Start of Dataset excerpts

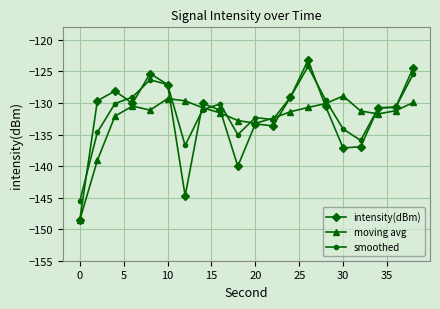

What is the value of the moving avg point at the 6th from the left?

-129.3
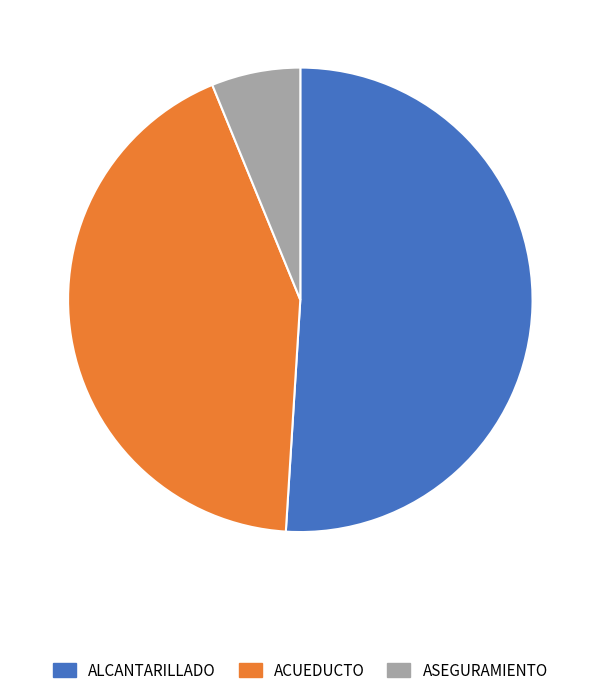

What is the ratio of the value at ALCANTARILLADO to the value at ACUEDUCTO?

1.2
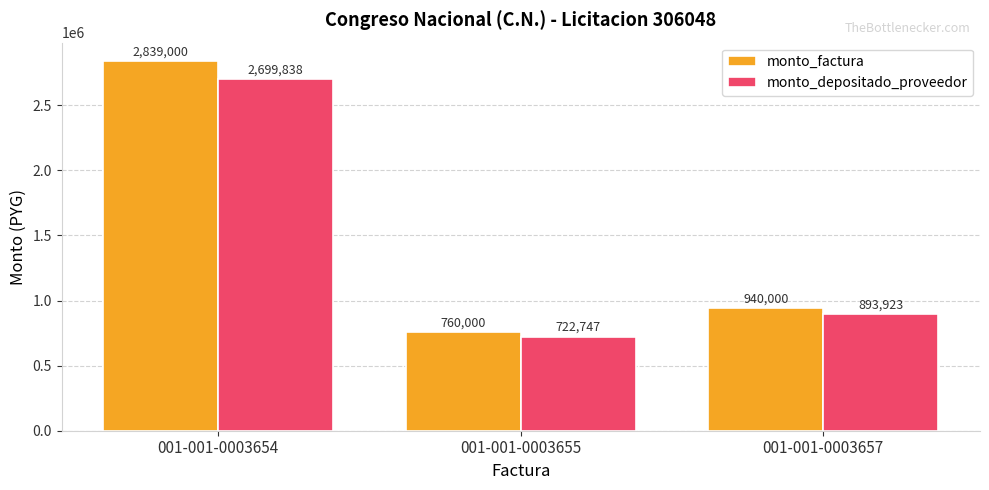

At which label is monto_factura closest to 1799500?

001-001-0003657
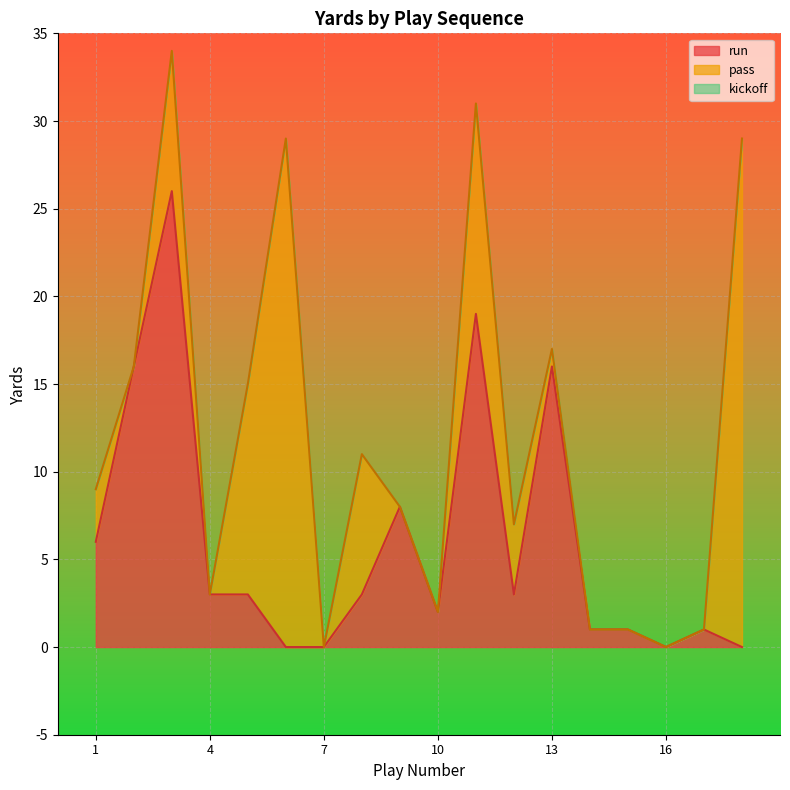

True or false: pass and kickoff cross at least once.

False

End of Dataset excerpts

> _Problem description_
Count the lines of the records that contain the string "What", treating uppercase and lowercase as different. Reply with the number alone.

> _Result for this task_
2